Okuma parçası:
━━━━━━

2022 yılında 260 bin çocuk suç mağduru

İhmal, ayrı düşme, istismar ve çeşitli şiddetin çocukların savunmasız kalmalarına neden olabildiğini hatırlatan Marchi, “Emniyet birimlerinin istatistiklerine göre, sadece 2022’de yaklaşık 260 bin çocuk, suç mağduru olarak güvenlik birimlerine getirilmiş. Söz konusu çocukların 31 bininin cinsel suçlara maruz kaldığı ve bu suçtan mağdur olan çocukların yüzde 86’sını kız çocuklarının oluşturduğu belirlenmiş” dedi.

Şiddeti önleme tedbirlerine öncelik verilmesinin tüm çocuklar için koruyucu bir ortam sağlamak açısından büyük bir önem taşıdığına değinen UNICEF Türkiye Temsilcisi Marchi, daha iyi sonuçlar elde edilmesi için öncelikle çocukların koşul ve ihtiyaçlarının iyi anlaşılması gerektiğinin altını çizdi.

İhtiyaç sahibi binlerce çocuğa ulaşıldı

Marchi yakın zamandaki çalışmalarından bazılarını şöyle özetliyor:

“Geniş kapsamlı psikososyal destek çalışmalarıyla 862 bin çocuğa ve onlara bakım sağlayan kişiye ulaşıldı. 840 bin kişiye hijyen seti, su ve sıhhi malzeme dağıtıldı. 1,2 milyon çocuğun bağışıklama hizmetlerine ve aşılara erişmesi sağlandı. 300 binden fazla çocuğa nakti destek sağlandı. UNICEF’in desteğiyle, 405 bini aşkın çocuk, erken çocukluk eğitimi de dahil olmak üzere örgün veya yaygın eğitim olanaklarına erişti. Bugüne kadar çocukları, ergenleri ve aileleri desteklemek için 10 ilde 47 destek merkezi kurularak 222 bini aşkın çocuğa ulaşıldı. Onarım ihtiyaçları için yaklaşık bin 200 okula mali destek sağlandı ve böylece yaklaşık 300 bin çocuğa eğitim olanağı sunuldu.”

━━━━━━

Ham kayıtlar:
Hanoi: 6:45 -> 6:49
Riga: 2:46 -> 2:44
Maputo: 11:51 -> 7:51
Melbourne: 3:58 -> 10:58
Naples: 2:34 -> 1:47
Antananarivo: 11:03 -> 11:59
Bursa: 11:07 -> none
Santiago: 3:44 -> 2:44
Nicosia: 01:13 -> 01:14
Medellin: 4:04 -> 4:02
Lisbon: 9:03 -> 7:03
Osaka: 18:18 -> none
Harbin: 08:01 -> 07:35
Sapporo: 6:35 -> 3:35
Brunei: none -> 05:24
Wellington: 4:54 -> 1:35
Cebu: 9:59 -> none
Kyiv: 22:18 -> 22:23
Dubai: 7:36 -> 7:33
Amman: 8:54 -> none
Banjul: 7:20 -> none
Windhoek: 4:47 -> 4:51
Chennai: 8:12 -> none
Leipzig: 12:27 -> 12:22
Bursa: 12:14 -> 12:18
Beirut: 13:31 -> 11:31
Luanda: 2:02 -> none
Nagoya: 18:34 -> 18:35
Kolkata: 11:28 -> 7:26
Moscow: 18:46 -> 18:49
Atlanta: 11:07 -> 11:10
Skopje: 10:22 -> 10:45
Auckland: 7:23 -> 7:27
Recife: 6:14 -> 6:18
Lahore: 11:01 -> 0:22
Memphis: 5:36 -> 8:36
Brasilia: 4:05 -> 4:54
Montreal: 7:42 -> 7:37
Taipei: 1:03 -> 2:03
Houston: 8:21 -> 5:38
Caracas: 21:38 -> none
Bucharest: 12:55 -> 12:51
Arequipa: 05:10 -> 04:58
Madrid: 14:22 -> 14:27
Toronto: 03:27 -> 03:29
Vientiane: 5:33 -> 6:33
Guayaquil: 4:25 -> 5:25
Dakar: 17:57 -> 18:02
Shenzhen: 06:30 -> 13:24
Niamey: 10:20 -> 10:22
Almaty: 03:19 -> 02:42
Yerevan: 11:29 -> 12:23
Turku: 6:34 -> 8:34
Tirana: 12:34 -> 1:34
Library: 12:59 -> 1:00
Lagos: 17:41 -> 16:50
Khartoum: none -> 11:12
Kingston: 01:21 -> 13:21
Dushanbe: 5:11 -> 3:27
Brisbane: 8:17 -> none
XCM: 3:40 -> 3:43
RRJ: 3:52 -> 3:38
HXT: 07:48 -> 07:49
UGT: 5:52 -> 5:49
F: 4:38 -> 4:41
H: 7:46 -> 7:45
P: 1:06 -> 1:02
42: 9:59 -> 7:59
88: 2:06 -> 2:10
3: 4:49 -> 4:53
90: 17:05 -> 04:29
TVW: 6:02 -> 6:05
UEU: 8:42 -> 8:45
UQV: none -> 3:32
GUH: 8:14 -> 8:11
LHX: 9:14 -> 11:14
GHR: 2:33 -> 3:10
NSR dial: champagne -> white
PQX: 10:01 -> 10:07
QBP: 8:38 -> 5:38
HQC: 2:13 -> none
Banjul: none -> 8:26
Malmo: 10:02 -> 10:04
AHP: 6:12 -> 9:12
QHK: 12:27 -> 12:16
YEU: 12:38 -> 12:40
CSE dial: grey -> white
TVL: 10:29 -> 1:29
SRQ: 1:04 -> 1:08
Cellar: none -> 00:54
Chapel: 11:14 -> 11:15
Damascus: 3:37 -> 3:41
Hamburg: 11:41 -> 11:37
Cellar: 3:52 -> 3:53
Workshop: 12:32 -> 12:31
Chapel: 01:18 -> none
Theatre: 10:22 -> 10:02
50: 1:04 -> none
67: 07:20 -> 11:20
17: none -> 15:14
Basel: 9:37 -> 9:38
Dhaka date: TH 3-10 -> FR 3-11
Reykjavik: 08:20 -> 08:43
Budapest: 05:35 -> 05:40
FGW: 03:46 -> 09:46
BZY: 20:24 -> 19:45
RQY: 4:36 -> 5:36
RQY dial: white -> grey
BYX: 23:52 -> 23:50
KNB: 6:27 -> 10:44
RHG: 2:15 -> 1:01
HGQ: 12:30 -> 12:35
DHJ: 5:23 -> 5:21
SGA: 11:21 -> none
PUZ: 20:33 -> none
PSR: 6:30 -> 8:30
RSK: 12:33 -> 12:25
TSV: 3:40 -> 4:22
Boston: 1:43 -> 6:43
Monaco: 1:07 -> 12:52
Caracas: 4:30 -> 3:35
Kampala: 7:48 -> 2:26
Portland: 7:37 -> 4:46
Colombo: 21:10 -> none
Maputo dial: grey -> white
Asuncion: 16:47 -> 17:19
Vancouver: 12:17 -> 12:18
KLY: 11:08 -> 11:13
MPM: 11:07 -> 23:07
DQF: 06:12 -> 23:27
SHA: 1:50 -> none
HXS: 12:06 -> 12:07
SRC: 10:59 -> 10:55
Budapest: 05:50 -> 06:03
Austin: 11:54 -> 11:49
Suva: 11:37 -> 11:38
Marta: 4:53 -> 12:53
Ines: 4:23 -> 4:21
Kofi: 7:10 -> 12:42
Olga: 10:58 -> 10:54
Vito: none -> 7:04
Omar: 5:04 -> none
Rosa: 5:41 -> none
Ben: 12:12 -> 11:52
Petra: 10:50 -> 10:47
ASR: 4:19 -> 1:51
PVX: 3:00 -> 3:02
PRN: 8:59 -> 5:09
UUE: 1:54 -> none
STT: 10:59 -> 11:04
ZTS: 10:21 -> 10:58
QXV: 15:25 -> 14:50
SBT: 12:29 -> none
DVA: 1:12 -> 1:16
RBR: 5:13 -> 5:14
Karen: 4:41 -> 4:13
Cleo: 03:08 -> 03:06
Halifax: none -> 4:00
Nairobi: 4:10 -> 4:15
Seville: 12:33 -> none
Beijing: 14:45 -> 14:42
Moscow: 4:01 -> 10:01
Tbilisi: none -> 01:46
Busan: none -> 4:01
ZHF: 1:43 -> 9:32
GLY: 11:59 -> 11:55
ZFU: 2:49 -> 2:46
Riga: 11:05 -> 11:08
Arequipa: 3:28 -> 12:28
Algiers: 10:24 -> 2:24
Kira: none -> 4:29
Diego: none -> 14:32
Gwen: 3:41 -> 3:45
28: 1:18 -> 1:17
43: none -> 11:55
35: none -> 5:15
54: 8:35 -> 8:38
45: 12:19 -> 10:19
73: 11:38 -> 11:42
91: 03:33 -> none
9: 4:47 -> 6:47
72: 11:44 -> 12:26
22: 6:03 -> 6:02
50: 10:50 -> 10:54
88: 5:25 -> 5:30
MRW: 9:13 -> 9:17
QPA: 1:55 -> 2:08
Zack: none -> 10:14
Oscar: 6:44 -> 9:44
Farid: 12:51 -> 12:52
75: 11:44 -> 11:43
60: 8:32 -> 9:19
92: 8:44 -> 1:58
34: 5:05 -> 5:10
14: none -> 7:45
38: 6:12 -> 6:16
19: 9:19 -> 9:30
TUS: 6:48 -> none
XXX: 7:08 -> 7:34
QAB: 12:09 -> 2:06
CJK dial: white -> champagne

━━━━━━

Kısa alıştırma A:
Okuma parçasında "2022 yılında 260" sözleriyle başlayıp "gerektiğinin altını çizdi." sözlerine kadar süren bölümü hiç değiştirmeden yazınız.
Kısa alıştırma B:
Listenin ilk satırından başlayıp "CSE dial: grey -> white" ifadesini içeren satıra kadar giden satırları, iki uç da dahil olmak üzere, her satır bir dize olacak biçimde JSON dizisi olarak veriniz. Boş satırları atlayınız.

Tam yanıt A:
2022 yılında 260 bin çocuk suç mağduru

İhmal, ayrı düşme, istismar ve çeşitli şiddetin çocukların savunmasız kalmalarına neden olabildiğini hatırlatan Marchi, “Emniyet birimlerinin istatistiklerine göre, sadece 2022’de yaklaşık 260 bin çocuk, suç mağduru olarak güvenlik birimlerine getirilmiş. Söz konusu çocukların 31 bininin cinsel suçlara maruz kaldığı ve bu suçtan mağdur olan çocukların yüzde 86’sını kız çocuklarının oluşturduğu belirlenmiş” dedi.

Şiddeti önleme tedbirlerine öncelik verilmesinin tüm çocuklar için koruyucu bir ortam sağlamak açısından büyük bir önem taşıdığına değinen UNICEF Türkiye Temsilcisi Marchi, daha iyi sonuçlar elde edilmesi için öncelikle çocukların koşul ve ihtiyaçlarının iyi anlaşılması gerektiğinin altını çizdi.

Tam yanıt B:
[
  "Hanoi: 6:45 -> 6:49",
  "Riga: 2:46 -> 2:44",
  "Maputo: 11:51 -> 7:51",
  "Melbourne: 3:58 -> 10:58",
  "Naples: 2:34 -> 1:47",
  "Antananarivo: 11:03 -> 11:59",
  "Bursa: 11:07 -> none",
  "Santiago: 3:44 -> 2:44",
  "Nicosia: 01:13 -> 01:14",
  "Medellin: 4:04 -> 4:02",
  "Lisbon: 9:03 -> 7:03",
  "Osaka: 18:18 -> none",
  "Harbin: 08:01 -> 07:35",
  "Sapporo: 6:35 -> 3:35",
  "Brunei: none -> 05:24",
  "Wellington: 4:54 -> 1:35",
  "Cebu: 9:59 -> none",
  "Kyiv: 22:18 -> 22:23",
  "Dubai: 7:36 -> 7:33",
  "Amman: 8:54 -> none",
  "Banjul: 7:20 -> none",
  "Windhoek: 4:47 -> 4:51",
  "Chennai: 8:12 -> none",
  "Leipzig: 12:27 -> 12:22",
  "Bursa: 12:14 -> 12:18",
  "Beirut: 13:31 -> 11:31",
  "Luanda: 2:02 -> none",
  "Nagoya: 18:34 -> 18:35",
  "Kolkata: 11:28 -> 7:26",
  "Moscow: 18:46 -> 18:49",
  "Atlanta: 11:07 -> 11:10",
  "Skopje: 10:22 -> 10:45",
  "Auckland: 7:23 -> 7:27",
  "Recife: 6:14 -> 6:18",
  "Lahore: 11:01 -> 0:22",
  "Memphis: 5:36 -> 8:36",
  "Brasilia: 4:05 -> 4:54",
  "Montreal: 7:42 -> 7:37",
  "Taipei: 1:03 -> 2:03",
  "Houston: 8:21 -> 5:38",
  "Caracas: 21:38 -> none",
  "Bucharest: 12:55 -> 12:51",
  "Arequipa: 05:10 -> 04:58",
  "Madrid: 14:22 -> 14:27",
  "Toronto: 03:27 -> 03:29",
  "Vientiane: 5:33 -> 6:33",
  "Guayaquil: 4:25 -> 5:25",
  "Dakar: 17:57 -> 18:02",
  "Shenzhen: 06:30 -> 13:24",
  "Niamey: 10:20 -> 10:22",
  "Almaty: 03:19 -> 02:42",
  "Yerevan: 11:29 -> 12:23",
  "Turku: 6:34 -> 8:34",
  "Tirana: 12:34 -> 1:34",
  "Library: 12:59 -> 1:00",
  "Lagos: 17:41 -> 16:50",
  "Khartoum: none -> 11:12",
  "Kingston: 01:21 -> 13:21",
  "Dushanbe: 5:11 -> 3:27",
  "Brisbane: 8:17 -> none",
  "XCM: 3:40 -> 3:43",
  "RRJ: 3:52 -> 3:38",
  "HXT: 07:48 -> 07:49",
  "UGT: 5:52 -> 5:49",
  "F: 4:38 -> 4:41",
  "H: 7:46 -> 7:45",
  "P: 1:06 -> 1:02",
  "42: 9:59 -> 7:59",
  "88: 2:06 -> 2:10",
  "3: 4:49 -> 4:53",
  "90: 17:05 -> 04:29",
  "TVW: 6:02 -> 6:05",
  "UEU: 8:42 -> 8:45",
  "UQV: none -> 3:32",
  "GUH: 8:14 -> 8:11",
  "LHX: 9:14 -> 11:14",
  "GHR: 2:33 -> 3:10",
  "NSR dial: champagne -> white",
  "PQX: 10:01 -> 10:07",
  "QBP: 8:38 -> 5:38",
  "HQC: 2:13 -> none",
  "Banjul: none -> 8:26",
  "Malmo: 10:02 -> 10:04",
  "AHP: 6:12 -> 9:12",
  "QHK: 12:27 -> 12:16",
  "YEU: 12:38 -> 12:40",
  "CSE dial: grey -> white"
]